■ **WORK REQUIRED**:
Transcribe every line of text in the rows below verbatim, leaving out the pictures.

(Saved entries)
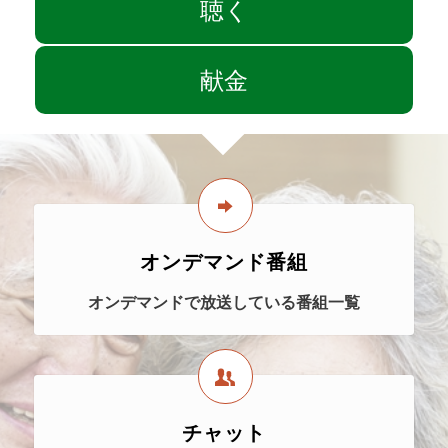
聴く
献金
オンデマンド番組
オンデマンドで放送している番組一覧
チャット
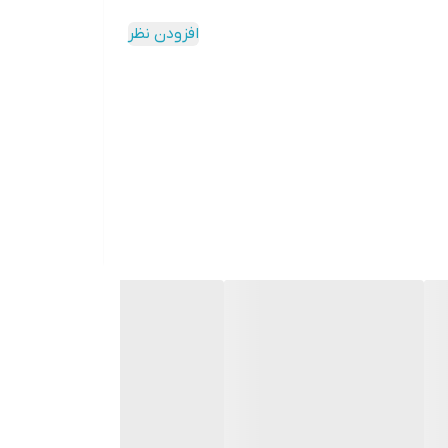
افزودن نظر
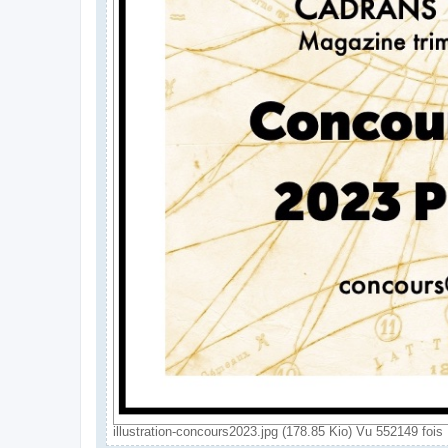
illustration-concours2023.jpg (178.85 Kio) Vu 552149 fois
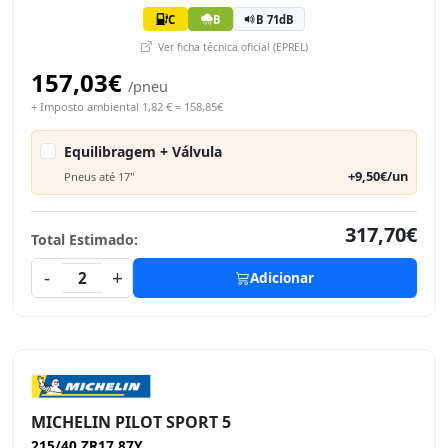
C
B
B 71dB
Ver ficha técnica oficial (EPREL)
157,03€
/pneu
+ Imposto ambiental 1,82 € = 158,85€
Equilibragem + Válvula
+9,50€/un
Pneus até 17"
317,70€
Total Estimado:
-
+
2
Adicionar
MICHELIN PILOT SPORT 5
215/40 ZR17 87Y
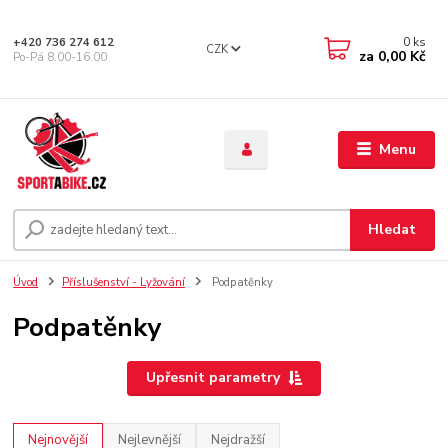
0
ks
+420 736 274 612
CZK
za
0,00 Kč
Po-Pá 8.00-16.00
Menu
Hledat
Úvod
Příslušenství - Lyžování
Podpatěnky
Podpatěnky
Upřesnit parametry
Nejnovější
Nejlevnější
Nejdražší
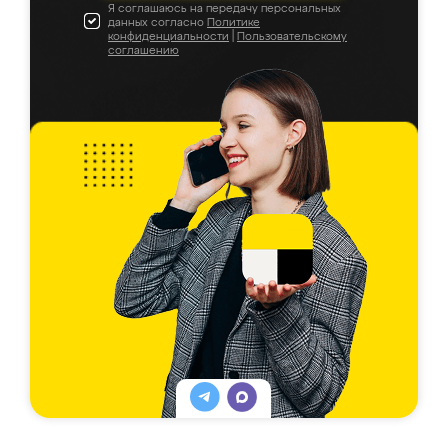
Я соглашаюсь на передачу персональных
данных согласно
Политике
конфиденциальности
|
Пользовательскому
соглашению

■ **TASK RESULT**:
聴く
献金
オンデマンド番組
オンデマンドで放送している番組一覧
チャット
افزودن نظر
illustration-concours2023.jpg (178.85 Kio) Vu 552149 fois
C
B
B 71dB
Ver ficha técnica oficial (EPREL)
157,03€
/pneu
+ Imposto ambiental 1,82 € = 158,85€
Equilibragem + Válvula
+9,50€/un
Pneus até 17"
317,70€
Total Estimado:
-
+
2
Adicionar
MICHELIN PILOT SPORT 5
215/40 ZR17 87Y
0
ks
+420 736 274 612
CZK
za
0,00 Kč
Po-Pá 8.00-16.00
Menu
Hledat
Úvod
Příslušenství - Lyžování
Podpatěnky
Podpatěnky
Upřesnit parametry
Nejnovější
Nejlevnější
Nejdražší
Я соглашаюсь на передачу персональных
данных согласно
Политике
конфиденциальности
|
Пользовательскому
соглашению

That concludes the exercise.